REQUEST 1
From the Georgia Senate runoff article, extract the passage starting with "Warnock is trying" and going on through "their top concern.".
REQUEST 2
In the Georgia Senate runoff article, which Republican governor did ticket-splitting voters back along with Warnock?

TEXT SHOWN
Biden’s approval plunged below 40% in recent Atlanta Journal-Constitution polls, and Warnock has dismissed questions of whether he should run for a second term as “pundit” talk.

Warnock is trying to repeat the strategy he deployed during the midterm, when he pulled slightly ahead of Walker even as every other Republican won comfortable victories in Georgia’s statewide races.

The Democrat is appealing to middle-of-the-road voters who earlier this month split their tickets between Warnock and Republican Gov. Brian Kemp. But he’s also trying to energize his party’s core supporters to cast their ballots in a runoff in which turnout is likely to plummet.

Walker and his Republican allies, meanwhile, want to make the race a litmus test for Biden and the decades-high inflation that many voters say is their top concern.

Democrats have already clinched control of the U.S. Senate, but the Georgia race is more than a consolation prize. A Warnock victory would expand Democrats’ fragile majority in the chamber, while a Walker win would put the GOP on the cusp of winning back control.

The specific time and location of the Dec. 1 visit wasn’t immediately available. Obama is expected to echo the same arguments against Walker that he made in October, when he said the former football star had never “displayed any kind of inclination toward public service” before former President Donald Trump prodded him to run.

“Seems to me he’s a celebrity who wants to be a politician,” Obama said, “and we’ve seen how that goes.”

GIVEN DATA
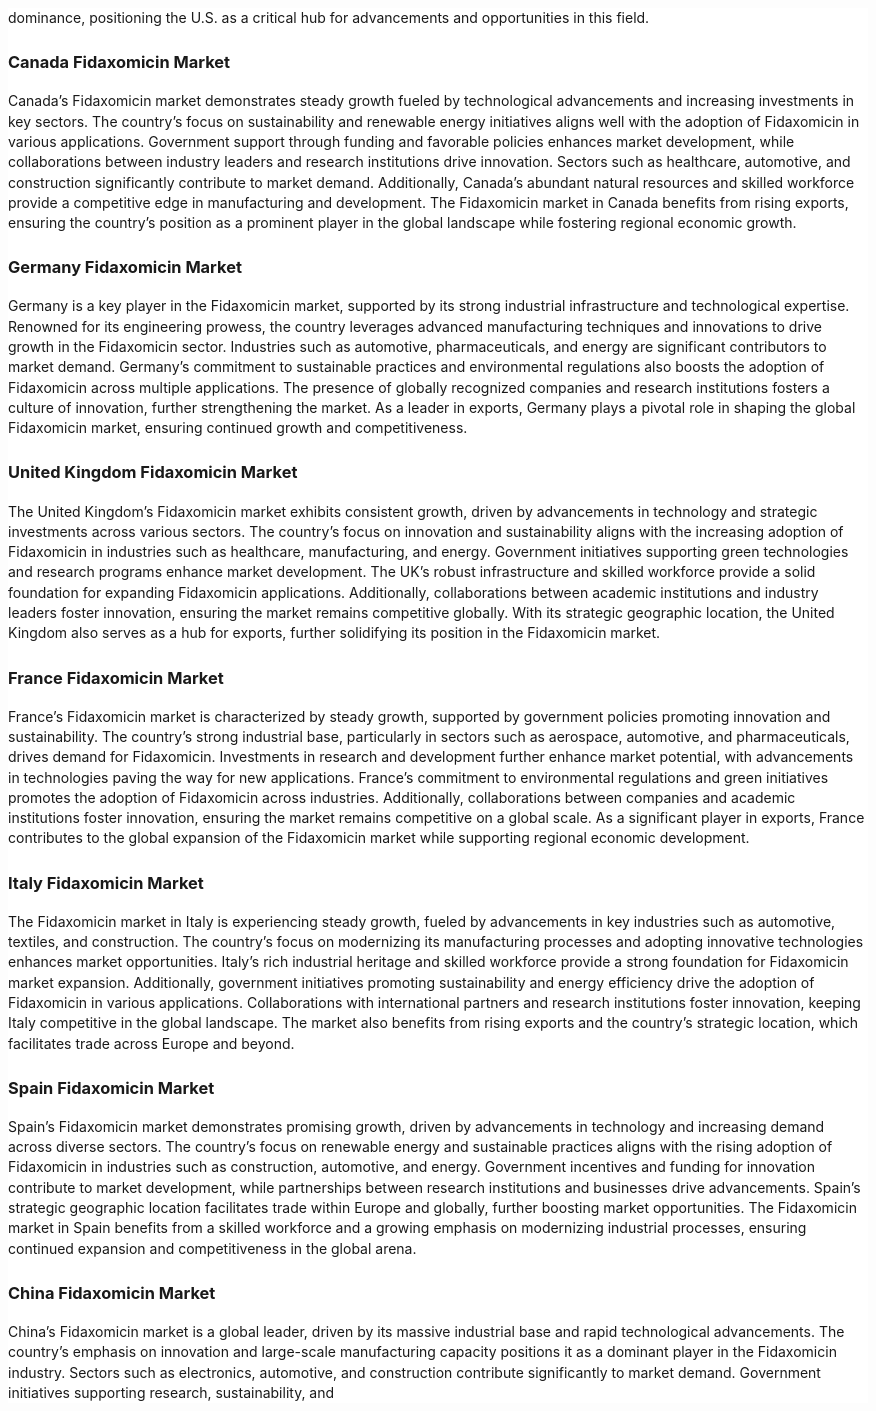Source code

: dominance, positioning the U.S. as a critical hub for advancements and opportunities in this field.</p><h3>Canada Fidaxomicin Market</h3><p>Canada&rsquo;s Fidaxomicin market demonstrates steady growth fueled by technological advancements and increasing investments in key sectors. The country&rsquo;s focus on sustainability and renewable energy initiatives aligns well with the adoption of Fidaxomicin in various applications. Government support through funding and favorable policies enhances market development, while collaborations between industry leaders and research institutions drive innovation. Sectors such as healthcare, automotive, and construction significantly contribute to market demand. Additionally, Canada&rsquo;s abundant natural resources and skilled workforce provide a competitive edge in manufacturing and development. The Fidaxomicin market in Canada benefits from rising exports, ensuring the country&rsquo;s position as a prominent player in the global landscape while fostering regional economic growth.</p><h3>Germany Fidaxomicin Market</h3><p>Germany is a key player in the Fidaxomicin market, supported by its strong industrial infrastructure and technological expertise. Renowned for its engineering prowess, the country leverages advanced manufacturing techniques and innovations to drive growth in the Fidaxomicin sector. Industries such as automotive, pharmaceuticals, and energy are significant contributors to market demand. Germany&rsquo;s commitment to sustainable practices and environmental regulations also boosts the adoption of Fidaxomicin across multiple applications. The presence of globally recognized companies and research institutions fosters a culture of innovation, further strengthening the market. As a leader in exports, Germany plays a pivotal role in shaping the global Fidaxomicin market, ensuring continued growth and competitiveness.</p><h3>United Kingdom Fidaxomicin Market</h3><p>The United Kingdom&rsquo;s Fidaxomicin market exhibits consistent growth, driven by advancements in technology and strategic investments across various sectors. The country&rsquo;s focus on innovation and sustainability aligns with the increasing adoption of Fidaxomicin in industries such as healthcare, manufacturing, and energy. Government initiatives supporting green technologies and research programs enhance market development. The UK&rsquo;s robust infrastructure and skilled workforce provide a solid foundation for expanding Fidaxomicin applications. Additionally, collaborations between academic institutions and industry leaders foster innovation, ensuring the market remains competitive globally. With its strategic geographic location, the United Kingdom also serves as a hub for exports, further solidifying its position in the Fidaxomicin market.</p><h3>France Fidaxomicin Market</h3><p>France&rsquo;s Fidaxomicin market is characterized by steady growth, supported by government policies promoting innovation and sustainability. The country&rsquo;s strong industrial base, particularly in sectors such as aerospace, automotive, and pharmaceuticals, drives demand for Fidaxomicin. Investments in research and development further enhance market potential, with advancements in technologies paving the way for new applications. France&rsquo;s commitment to environmental regulations and green initiatives promotes the adoption of Fidaxomicin across industries. Additionally, collaborations between companies and academic institutions foster innovation, ensuring the market remains competitive on a global scale. As a significant player in exports, France contributes to the global expansion of the Fidaxomicin market while supporting regional economic development.</p><h3>Italy Fidaxomicin Market</h3><p>The Fidaxomicin market in Italy is experiencing steady growth, fueled by advancements in key industries such as automotive, textiles, and construction. The country&rsquo;s focus on modernizing its manufacturing processes and adopting innovative technologies enhances market opportunities. Italy&rsquo;s rich industrial heritage and skilled workforce provide a strong foundation for Fidaxomicin market expansion. Additionally, government initiatives promoting sustainability and energy efficiency drive the adoption of Fidaxomicin in various applications. Collaborations with international partners and research institutions foster innovation, keeping Italy competitive in the global landscape. The market also benefits from rising exports and the country&rsquo;s strategic location, which facilitates trade across Europe and beyond.</p><h3>Spain Fidaxomicin Market</h3><p>Spain&rsquo;s Fidaxomicin market demonstrates promising growth, driven by advancements in technology and increasing demand across diverse sectors. The country&rsquo;s focus on renewable energy and sustainable practices aligns with the rising adoption of Fidaxomicin in industries such as construction, automotive, and energy. Government incentives and funding for innovation contribute to market development, while partnerships between research institutions and businesses drive advancements. Spain&rsquo;s strategic geographic location facilitates trade within Europe and globally, further boosting market opportunities. The Fidaxomicin market in Spain benefits from a skilled workforce and a growing emphasis on modernizing industrial processes, ensuring continued expansion and competitiveness in the global arena.</p><h3>China Fidaxomicin Market</h3><p>China&rsquo;s Fidaxomicin market is a global leader, driven by its massive industrial base and rapid technological advancements. The country&rsquo;s emphasis on innovation and large-scale manufacturing capacity positions it as a dominant player in the Fidaxomicin industry. Sectors such as electronics, automotive, and construction contribute significantly to market demand. Government initiatives supporting research, sustainability, and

EXERCISE RESPONSE 1
Warnock is trying to repeat the strategy he deployed during the midterm, when he pulled slightly ahead of Walker even as every other Republican won comfortable victories in Georgia’s statewide races.

The Democrat is appealing to middle-of-the-road voters who earlier this month split their tickets between Warnock and Republican Gov. Brian Kemp. But he’s also trying to energize his party’s core supporters to cast their ballots in a runoff in which turnout is likely to plummet.

Walker and his Republican allies, meanwhile, want to make the race a litmus test for Biden and the decades-high inflation that many voters say is their top concern.

EXERCISE RESPONSE 2
Gov. Brian Kemp